Office Building Design

Year

2022

Location

29 Via Federico Confalonieri, Milan, Italy

Role

Architect & Technical Designer

Team

Sustainable Building Technology (SBT) — Politecnico di Milano, 2022. In collaboration with Konstantin Loshkov.

Tools

Rhinoceros 3DGrasshopperRevitAutoCAD
OFF/ice

Concept: Off Conventions, Off Consumption

A 5,000 m² office building positioned at a major crossroads on Via Federico Confalonieri in Milan — a site at the verge of a large-scale urban redevelopment. At a crossroads, architects conventionally choose between two typological responses: the tower, which marks the junction with height, or the plaza, which addresses it with ground-level public space. The proposal refuses the choice and merges both.

The tower condition is handled by a protruding cantilever that extends over the crossroads, creating a visual presence that reads from a distance. The plaza condition is embedded inside: a full-height atrium at the center of the building functions as an internal gathering space — bringing natural light and ventilation deep into the plan, and providing the social infrastructure of a public square within a private building.

Environmental Facade

The primary design challenge was a curvilinear facade envelope designed to respond to solar geometry rather than to orthogonal building convention. Continuous exterior shading elements wrap the building’s perimeter, and their inclination angle is not constant: it transitions from vertical at the east and west facades — where low morning and evening sun requires vertical deflection — to horizontal at the south facade, where high midday sun requires overhead shielding.

The transition is continuous and computationally optimized: the inclination of each shading element is tuned to the angle of incidence of direct sunlight at that specific position on the facade, at the critical hours of the year. The result is a building whose envelope documents its own solar logic — every panel angle is a record of environmental data.

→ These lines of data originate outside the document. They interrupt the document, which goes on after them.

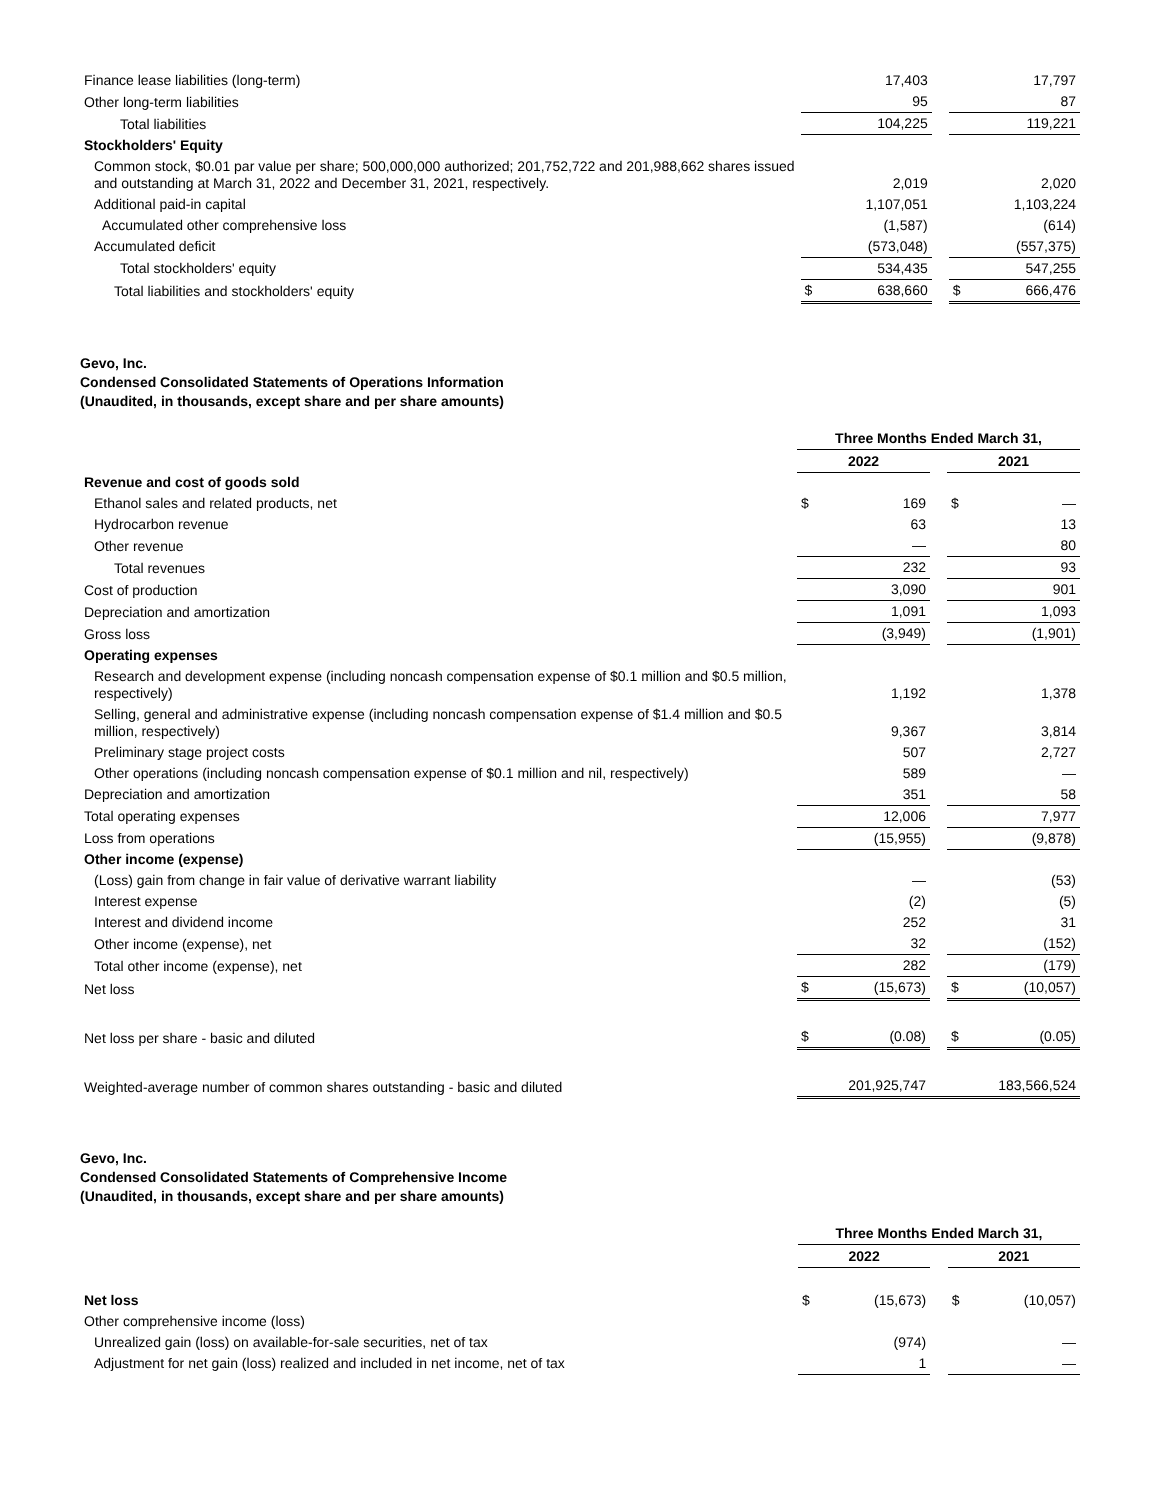| Finance lease liabilities (long-term) | | 17,403 | | | 17,797 |
| Other long-term liabilities | | 95 | | | 87 |
| Total liabilities | | 104,225 | | | 119,221 |
| Stockholders' Equity | | | | | |
| Common stock, $0.01 par value per share; 500,000,000 authorized; 201,752,722 and 201,988,662 shares issued and outstanding at March 31, 2022 and December 31, 2021, respectively. | | 2,019 | | | 2,020 |
| Additional paid-in capital | | 1,107,051 | | | 1,103,224 |
| Accumulated other comprehensive loss | | (1,587) | | | (614) |
| Accumulated deficit | | (573,048) | | | (557,375) |
| Total stockholders' equity | | 534,435 | | | 547,255 |
| Total liabilities and stockholders' equity | $ | 638,660 | | $ | 666,476 |
Gevo, Inc.
Condensed Consolidated Statements of Operations Information
(Unaudited, in thousands, except share and per share amounts)
| | Three Months Ended March 31, | | | | |
| | 2022 | | | 2021 | |
| Revenue and cost of goods sold | | | | | |
| Ethanol sales and related products, net | $ | 169 | | $ | — |
| Hydrocarbon revenue | | 63 | | | 13 |
| Other revenue | | — | | | 80 |
| Total revenues | | 232 | | | 93 |
| Cost of production | | 3,090 | | | 901 |
| Depreciation and amortization | | 1,091 | | | 1,093 |
| Gross loss | | (3,949) | | | (1,901) |
| Operating expenses | | | | | |
| Research and development expense (including noncash compensation expense of $0.1 million and $0.5 million, respectively) | | 1,192 | | | 1,378 |
| Selling, general and administrative expense (including noncash compensation expense of $1.4 million and $0.5 million, respectively) | | 9,367 | | | 3,814 |
| Preliminary stage project costs | | 507 | | | 2,727 |
| Other operations (including noncash compensation expense of $0.1 million and nil, respectively) | | 589 | | | — |
| Depreciation and amortization | | 351 | | | 58 |
| Total operating expenses | | 12,006 | | | 7,977 |
| Loss from operations | | (15,955) | | | (9,878) |
| Other income (expense) | | | | | |
| (Loss) gain from change in fair value of derivative warrant liability | | — | | | (53) |
| Interest expense | | (2) | | | (5) |
| Interest and dividend income | | 252 | | | 31 |
| Other income (expense), net | | 32 | | | (152) |
| Total other income (expense), net | | 282 | | | (179) |
| Net loss | $ | (15,673) | | $ | (10,057) |
| Net loss per share - basic and diluted | $ | (0.08) | | $ | (0.05) |
| Weighted-average number of common shares outstanding - basic and diluted | | 201,925,747 | | | 183,566,524 |
Gevo, Inc.
Condensed Consolidated Statements of Comprehensive Income
(Unaudited, in thousands, except share and per share amounts)
| | Three Months Ended March 31, | | | | |
| | 2022 | | | 2021 | |
| Net loss | $ | (15,673) | | $ | (10,057) |
| Other comprehensive income (loss) | | | | | |
| Unrealized gain (loss) on available-for-sale securities, net of tax | | (974) | | | — |
| Adjustment for net gain (loss) realized and included in net income, net of tax | | 1 | | | — |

Ground Floor: Belonging to the City

The ground floor operates as civic infrastructure. Co-working space, a café, and a spacious lobby are organized around the base of the atrium, accessible to the public independently of the office program above. The building has separate entrances and elevator cores that allow the workspace to function quietly even when the roof garden or ground floor café is hosting events.

The upper floors divide along a plan logic driven by the site geometry: the eastern side is organized as free-plan open office, while the western side is subdivided into enclosed rooms. Each floor includes resting zones with views into the city and planting integrated into the section.

Technical Resolution: Facade Details

The facade was developed to full industry specification level — a detailed component assembly resolved at construction drawing depth.

Transparent system — Curtain Wall:

  • Tempered fin glass (300×40mm) by Oldcastle BuildingEnvelope
  • Aluminum stackwall channel framing with threaded rod anchorage
  • ISOVER IBR K 4+ Fiberglass insulation (λ = 0.039 W/mK)
  • Rigid thermal insulation Rock Mineral Wool 80mm (λ = 0.034 W/mK)
  • CONSTRUCTION SPECIALITIES SF400 expansion joints at slab edges
  • Anodised aluminium sheet cladding with structural silicone
  • TATE LFFH raised access floor system (pedestal + panels + wooden finish tiles)
  • Radiant heating system (Radiafloor) integrated into the raised floor

Opaque system — Aluminium Rainscreen Cladding:

  • ALUCOBOND ACP panel with anodised aluminium finish
  • EPDM waterproofing membrane 3mm
  • Rigid thermal insulation Rock Mineral Wool 150mm
  • XLPE polystyrene backup insulation
  • EJOT self-drilling screws with polypropylene anchors
  • Wall bracket system with thermal stop for thermal separation
  • Terracotta roofing tiles 300×200×10mm at roof level

The curtain wall detail resolves the transition between transparent glazed sections and rainscreen panels — a junction that requires careful management of thermal bridging, differential movement, and continuity of the air barrier across dissimilar system types.